Pasalnya, bukan mustahil, insiden kebocoran data akan membuat kebocoran data atau security breach makin sering terjadi. Padahal, era normal baru ke depan sangat bergantung pada platform digital.
"Keamanan data nasabah adalah kebutuhan yang mutlak, tanpa itu perusahaan tidak dapat mempertahankan kepercayaannya. Data nasabah adalah kekayaan perusahaan yang terbesar", kata JulyantoSutandang, CEO PT Equnix Business Solutions, perusahaan lokal penyedia jasa solusi teknologi informasi berbasis Open Source, Selasa (19/5).
Menurutnya, security breach atau pembobolan sistem yang berakibat kebocoran data akan membahayakan bisnis perusahaan. “Ini bisa memberikan dampak negatif seperti hilangnya kepercayaan konsumen dan rusaknya reputasi perusahaan”, kata Julyanto. Ujungnya,ini merugikan perusahaan tersebut karena konsumen akan pindah ke kompetitor.
Jika data dalam suatu sistem rusak, hilang, atau dicuri, kata dia, bencana bisnis akan menghampiri perusahaan tersebut.
Untuk menghindari hal tersebut, menurunya, perusahaan harus menyiapkan dua lapis keamanan, yaitu:
Pertama, memperkuat autentikasi dengan Single Sign On dan HSM/Smartcard. Denganproteksi yang lebih baik ini, tidak ada password akses yang dapat dipergunakan oleh siapapun kecuali sistem.
Kedua, menerapkan enkripsi data dengan autentikasi yang canggih agar data yang sedang dalam storage (Data-At-Rest) tidak dapat disadap/diambil (bocor) oleh yang tidak berwenang.
Menurutnya, berdasarkan statusnya, data dikategorikan menjadi tiga jenis,
1. Data in Transit (bergerak) Data yang sedang dipertukarkan dari tempat satu ke tempat lain, dari user ke server dan sebaliknya, dalam jaringan. Pengamanannya secara umum adalah dengan menggunakan SSL, atu VPN/IpSec.
2. Data In Use, Data yang sedang dimanipulasi oleh komputer, seperti data yang ada di memori; di cache, di queue, di heap maupun di stack. Data ini cenderung berupa plaintext dan tidak dapat diambil atau diintip karena dalam proses yang sedang berjalan.
Meski demikian ada metode cracking khusus yang dapatmengambil Data In Use ini. Tapi secara umum, data ini tidak dienkripsi, dan biasanya system menerapkan memory proteksi agar data tersebut tidak dapat diakses oleh yang tidak berhak.

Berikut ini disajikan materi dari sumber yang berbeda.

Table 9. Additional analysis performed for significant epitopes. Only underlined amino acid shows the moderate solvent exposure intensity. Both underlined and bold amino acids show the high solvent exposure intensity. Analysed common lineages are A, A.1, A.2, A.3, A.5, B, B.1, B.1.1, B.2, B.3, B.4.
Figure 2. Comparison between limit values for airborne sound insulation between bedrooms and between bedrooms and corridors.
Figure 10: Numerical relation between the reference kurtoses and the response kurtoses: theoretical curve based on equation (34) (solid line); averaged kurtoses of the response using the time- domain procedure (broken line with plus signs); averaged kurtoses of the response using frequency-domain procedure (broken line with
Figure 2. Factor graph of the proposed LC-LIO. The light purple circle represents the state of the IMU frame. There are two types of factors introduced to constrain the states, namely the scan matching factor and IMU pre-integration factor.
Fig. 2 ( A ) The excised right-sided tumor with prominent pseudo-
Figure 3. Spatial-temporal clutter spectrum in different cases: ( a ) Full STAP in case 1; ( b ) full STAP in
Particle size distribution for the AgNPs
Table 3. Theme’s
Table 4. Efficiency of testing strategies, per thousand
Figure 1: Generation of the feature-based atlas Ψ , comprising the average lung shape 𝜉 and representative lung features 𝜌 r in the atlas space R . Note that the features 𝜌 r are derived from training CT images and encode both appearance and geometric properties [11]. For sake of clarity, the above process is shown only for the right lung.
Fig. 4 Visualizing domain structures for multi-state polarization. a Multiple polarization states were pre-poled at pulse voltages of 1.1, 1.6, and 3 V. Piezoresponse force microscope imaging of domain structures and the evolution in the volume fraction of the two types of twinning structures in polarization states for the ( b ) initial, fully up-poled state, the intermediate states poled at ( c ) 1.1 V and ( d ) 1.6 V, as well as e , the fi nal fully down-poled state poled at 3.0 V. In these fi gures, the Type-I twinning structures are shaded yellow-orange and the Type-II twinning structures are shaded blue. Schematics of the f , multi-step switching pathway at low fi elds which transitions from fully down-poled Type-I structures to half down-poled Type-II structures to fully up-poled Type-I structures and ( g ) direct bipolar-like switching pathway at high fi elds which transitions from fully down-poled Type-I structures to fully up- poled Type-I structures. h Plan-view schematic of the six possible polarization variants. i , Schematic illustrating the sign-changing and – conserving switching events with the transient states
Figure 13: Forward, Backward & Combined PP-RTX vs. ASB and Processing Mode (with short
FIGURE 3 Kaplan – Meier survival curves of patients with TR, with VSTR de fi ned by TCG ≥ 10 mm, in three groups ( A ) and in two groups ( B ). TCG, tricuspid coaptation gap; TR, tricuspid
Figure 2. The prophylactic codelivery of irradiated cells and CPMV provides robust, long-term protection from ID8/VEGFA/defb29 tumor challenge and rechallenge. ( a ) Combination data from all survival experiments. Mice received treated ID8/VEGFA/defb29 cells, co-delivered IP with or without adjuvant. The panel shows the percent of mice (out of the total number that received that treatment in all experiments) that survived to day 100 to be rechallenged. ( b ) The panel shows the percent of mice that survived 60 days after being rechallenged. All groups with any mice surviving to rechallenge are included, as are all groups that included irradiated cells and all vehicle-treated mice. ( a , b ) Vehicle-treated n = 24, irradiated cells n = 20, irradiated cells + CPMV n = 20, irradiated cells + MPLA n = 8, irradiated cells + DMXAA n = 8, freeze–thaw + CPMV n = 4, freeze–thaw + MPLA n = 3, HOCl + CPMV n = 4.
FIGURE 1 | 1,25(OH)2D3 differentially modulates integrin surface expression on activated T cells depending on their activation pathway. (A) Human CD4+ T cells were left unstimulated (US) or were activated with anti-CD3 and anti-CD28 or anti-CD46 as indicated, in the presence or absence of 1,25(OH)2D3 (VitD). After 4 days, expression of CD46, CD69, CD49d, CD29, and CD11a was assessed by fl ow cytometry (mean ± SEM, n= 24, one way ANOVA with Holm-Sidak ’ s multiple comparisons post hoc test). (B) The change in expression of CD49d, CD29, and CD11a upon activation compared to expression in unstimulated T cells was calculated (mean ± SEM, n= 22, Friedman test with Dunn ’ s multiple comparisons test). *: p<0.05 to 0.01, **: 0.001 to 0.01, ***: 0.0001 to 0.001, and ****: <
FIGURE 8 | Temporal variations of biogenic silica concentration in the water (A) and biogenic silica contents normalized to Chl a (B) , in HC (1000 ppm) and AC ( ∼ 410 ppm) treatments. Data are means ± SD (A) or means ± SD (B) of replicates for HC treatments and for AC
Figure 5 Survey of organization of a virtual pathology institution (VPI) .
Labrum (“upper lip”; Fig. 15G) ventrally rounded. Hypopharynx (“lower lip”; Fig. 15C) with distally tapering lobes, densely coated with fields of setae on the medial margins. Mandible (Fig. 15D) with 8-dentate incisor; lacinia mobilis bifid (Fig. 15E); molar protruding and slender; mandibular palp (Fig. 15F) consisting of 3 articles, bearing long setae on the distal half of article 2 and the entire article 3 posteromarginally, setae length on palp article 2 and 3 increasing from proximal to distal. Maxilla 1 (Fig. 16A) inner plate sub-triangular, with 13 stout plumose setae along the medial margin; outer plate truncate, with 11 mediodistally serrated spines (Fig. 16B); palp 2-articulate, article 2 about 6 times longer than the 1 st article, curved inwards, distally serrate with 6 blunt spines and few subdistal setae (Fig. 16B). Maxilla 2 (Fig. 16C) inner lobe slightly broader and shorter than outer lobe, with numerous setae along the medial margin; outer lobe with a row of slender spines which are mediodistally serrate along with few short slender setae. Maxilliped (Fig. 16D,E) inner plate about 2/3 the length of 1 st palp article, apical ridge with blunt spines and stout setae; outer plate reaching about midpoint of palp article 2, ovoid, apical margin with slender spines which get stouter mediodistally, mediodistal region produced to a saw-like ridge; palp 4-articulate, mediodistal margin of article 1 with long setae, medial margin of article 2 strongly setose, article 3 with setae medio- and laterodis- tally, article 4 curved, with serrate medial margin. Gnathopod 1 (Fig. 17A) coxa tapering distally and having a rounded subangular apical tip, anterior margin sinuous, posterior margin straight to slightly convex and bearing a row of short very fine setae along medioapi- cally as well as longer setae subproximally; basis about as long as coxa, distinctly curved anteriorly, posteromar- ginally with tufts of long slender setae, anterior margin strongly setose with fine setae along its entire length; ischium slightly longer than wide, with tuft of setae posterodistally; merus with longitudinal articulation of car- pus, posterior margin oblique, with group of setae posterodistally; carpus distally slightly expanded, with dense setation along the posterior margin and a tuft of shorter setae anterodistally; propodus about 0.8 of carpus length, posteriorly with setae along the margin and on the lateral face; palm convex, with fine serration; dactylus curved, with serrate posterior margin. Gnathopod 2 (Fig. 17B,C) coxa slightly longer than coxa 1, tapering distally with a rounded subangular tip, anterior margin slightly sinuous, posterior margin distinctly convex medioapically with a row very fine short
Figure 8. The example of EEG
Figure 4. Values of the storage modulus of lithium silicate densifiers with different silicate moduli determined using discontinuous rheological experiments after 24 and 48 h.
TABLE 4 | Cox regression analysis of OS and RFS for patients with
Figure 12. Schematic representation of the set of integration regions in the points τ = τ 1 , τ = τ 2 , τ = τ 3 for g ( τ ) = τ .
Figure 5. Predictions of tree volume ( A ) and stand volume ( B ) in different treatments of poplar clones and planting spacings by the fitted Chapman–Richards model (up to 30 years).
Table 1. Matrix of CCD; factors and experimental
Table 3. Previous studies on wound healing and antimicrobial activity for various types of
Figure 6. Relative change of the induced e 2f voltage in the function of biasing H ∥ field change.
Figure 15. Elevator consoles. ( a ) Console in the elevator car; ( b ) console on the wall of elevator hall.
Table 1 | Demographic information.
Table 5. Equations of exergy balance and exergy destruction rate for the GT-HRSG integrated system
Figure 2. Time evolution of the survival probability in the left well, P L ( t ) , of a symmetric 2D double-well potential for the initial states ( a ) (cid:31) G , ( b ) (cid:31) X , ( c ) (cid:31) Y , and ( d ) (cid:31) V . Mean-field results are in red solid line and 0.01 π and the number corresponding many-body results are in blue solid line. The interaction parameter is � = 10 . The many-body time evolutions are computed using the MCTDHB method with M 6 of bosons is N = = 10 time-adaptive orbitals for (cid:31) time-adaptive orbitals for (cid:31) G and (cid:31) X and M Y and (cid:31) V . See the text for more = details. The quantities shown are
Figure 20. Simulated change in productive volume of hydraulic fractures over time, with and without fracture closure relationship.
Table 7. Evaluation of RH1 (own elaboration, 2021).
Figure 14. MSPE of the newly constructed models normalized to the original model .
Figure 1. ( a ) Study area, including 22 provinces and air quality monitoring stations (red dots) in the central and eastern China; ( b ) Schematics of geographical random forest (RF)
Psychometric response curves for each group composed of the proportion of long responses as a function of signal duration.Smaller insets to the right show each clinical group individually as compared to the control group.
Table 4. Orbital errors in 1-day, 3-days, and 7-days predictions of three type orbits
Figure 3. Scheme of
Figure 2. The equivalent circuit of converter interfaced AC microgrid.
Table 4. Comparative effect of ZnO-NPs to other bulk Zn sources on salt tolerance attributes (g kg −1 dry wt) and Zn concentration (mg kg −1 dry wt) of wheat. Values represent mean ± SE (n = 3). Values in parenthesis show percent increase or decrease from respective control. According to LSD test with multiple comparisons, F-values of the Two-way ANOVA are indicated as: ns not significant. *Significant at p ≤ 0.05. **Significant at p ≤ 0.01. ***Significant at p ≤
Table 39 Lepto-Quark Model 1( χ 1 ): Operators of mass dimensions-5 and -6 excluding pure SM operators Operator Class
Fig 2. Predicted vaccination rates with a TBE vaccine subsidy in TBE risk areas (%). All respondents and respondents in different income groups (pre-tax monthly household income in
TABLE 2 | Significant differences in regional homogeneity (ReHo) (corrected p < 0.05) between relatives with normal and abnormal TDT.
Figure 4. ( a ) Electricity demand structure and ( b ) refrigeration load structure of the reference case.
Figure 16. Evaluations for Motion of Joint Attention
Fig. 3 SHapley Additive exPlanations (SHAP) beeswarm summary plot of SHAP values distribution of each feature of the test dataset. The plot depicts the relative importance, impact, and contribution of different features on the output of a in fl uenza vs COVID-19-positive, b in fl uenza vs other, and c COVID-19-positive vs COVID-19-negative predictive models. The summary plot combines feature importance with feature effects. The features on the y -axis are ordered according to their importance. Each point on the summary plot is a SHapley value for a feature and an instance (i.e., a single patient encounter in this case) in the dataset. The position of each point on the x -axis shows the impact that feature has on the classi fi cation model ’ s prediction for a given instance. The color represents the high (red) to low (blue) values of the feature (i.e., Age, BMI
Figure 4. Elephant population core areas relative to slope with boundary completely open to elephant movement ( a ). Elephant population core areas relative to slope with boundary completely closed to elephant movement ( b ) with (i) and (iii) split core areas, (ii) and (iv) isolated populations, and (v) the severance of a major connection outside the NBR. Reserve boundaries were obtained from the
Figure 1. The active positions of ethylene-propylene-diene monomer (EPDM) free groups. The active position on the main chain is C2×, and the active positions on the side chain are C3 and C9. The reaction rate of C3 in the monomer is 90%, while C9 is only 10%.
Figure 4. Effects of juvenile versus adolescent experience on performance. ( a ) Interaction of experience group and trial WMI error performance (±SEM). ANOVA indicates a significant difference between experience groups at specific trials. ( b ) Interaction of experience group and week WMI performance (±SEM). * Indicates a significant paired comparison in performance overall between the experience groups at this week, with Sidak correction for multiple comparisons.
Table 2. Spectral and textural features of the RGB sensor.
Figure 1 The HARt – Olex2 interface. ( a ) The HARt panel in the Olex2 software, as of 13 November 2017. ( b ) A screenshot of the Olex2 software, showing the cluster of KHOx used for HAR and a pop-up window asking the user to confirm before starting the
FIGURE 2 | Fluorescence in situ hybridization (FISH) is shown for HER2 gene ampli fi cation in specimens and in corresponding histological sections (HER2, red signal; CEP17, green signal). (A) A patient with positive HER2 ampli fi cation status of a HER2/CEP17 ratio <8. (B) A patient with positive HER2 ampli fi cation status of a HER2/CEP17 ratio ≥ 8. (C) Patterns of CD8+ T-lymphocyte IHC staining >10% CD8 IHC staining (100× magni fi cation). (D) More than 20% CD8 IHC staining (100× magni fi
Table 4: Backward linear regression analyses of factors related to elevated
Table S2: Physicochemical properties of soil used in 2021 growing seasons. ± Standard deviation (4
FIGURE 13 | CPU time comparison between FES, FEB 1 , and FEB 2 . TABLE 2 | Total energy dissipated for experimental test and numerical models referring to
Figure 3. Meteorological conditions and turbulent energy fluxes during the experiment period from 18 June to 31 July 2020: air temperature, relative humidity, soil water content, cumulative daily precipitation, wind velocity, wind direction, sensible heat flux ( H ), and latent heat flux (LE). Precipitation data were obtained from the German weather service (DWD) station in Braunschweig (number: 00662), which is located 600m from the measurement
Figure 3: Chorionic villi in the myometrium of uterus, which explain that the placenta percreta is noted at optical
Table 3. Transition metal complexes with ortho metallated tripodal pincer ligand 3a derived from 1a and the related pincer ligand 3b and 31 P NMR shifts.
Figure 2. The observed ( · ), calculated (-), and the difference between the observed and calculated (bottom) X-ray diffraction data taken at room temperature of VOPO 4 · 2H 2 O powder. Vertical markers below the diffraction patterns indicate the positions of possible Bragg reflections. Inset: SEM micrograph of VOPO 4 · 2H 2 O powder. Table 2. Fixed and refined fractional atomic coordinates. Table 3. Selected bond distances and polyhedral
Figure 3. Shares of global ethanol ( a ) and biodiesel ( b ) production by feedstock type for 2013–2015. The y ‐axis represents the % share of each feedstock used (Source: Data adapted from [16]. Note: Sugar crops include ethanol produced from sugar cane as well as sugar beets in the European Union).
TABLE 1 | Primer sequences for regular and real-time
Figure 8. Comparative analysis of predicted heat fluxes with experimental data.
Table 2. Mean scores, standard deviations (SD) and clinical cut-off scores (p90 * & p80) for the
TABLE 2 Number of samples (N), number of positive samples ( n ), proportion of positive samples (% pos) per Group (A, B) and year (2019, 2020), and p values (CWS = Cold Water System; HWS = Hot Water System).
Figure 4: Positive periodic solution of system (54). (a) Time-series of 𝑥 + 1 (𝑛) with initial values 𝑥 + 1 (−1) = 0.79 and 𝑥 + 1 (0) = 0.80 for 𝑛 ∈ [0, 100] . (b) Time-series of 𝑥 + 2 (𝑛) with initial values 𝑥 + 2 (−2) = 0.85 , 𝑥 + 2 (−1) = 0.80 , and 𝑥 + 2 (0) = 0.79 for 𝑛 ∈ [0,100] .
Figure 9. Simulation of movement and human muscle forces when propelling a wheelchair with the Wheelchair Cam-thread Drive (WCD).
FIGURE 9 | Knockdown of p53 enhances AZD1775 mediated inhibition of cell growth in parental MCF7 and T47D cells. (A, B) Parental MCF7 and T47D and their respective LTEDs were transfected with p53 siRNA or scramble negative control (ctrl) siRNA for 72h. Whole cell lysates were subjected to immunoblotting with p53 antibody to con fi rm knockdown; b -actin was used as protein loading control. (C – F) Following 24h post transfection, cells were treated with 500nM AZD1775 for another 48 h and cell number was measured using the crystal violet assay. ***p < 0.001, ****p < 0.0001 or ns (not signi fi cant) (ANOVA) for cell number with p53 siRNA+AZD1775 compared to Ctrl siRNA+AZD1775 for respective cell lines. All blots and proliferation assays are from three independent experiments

3. Data at Rest (diam). Data yang disimpan pada storage seperti: filesystem, media usb, dan Database Server. Data ini diamankan dengan cara Enkripsi, dan membutuhkan mekanisme manajemen kunci yang baik agar tetap aman.
“Data adalah harta terpenting dalam perusahaan financial. Pengamanan data mutakhir adalah wajib, temasuk memastikan tingkat keamanan tertinggi dan tetap dapat terkelola dengan baik,” ujarnya.
Umumnya pengamanan dilakukan dengan metode enkripsi yang akan menjadikan data tersebut tampil dalam bentuk scrambled sehingga menjadi tak memiliki arti.
“Idealnya data wajib memenuhi tiga syarat CIA (Confidentiality, Integrity, dan Availability) dan menjadi rentan bocor jika tidak memenuhi salah satu saja dari tiga syarat keamanan tersebut,” ujarnya.
Adapun, kata dia, enkripsi sudah memenuhi dua syarat dan kendali akses dengan ACL dn manajemen key menyempurnakannya.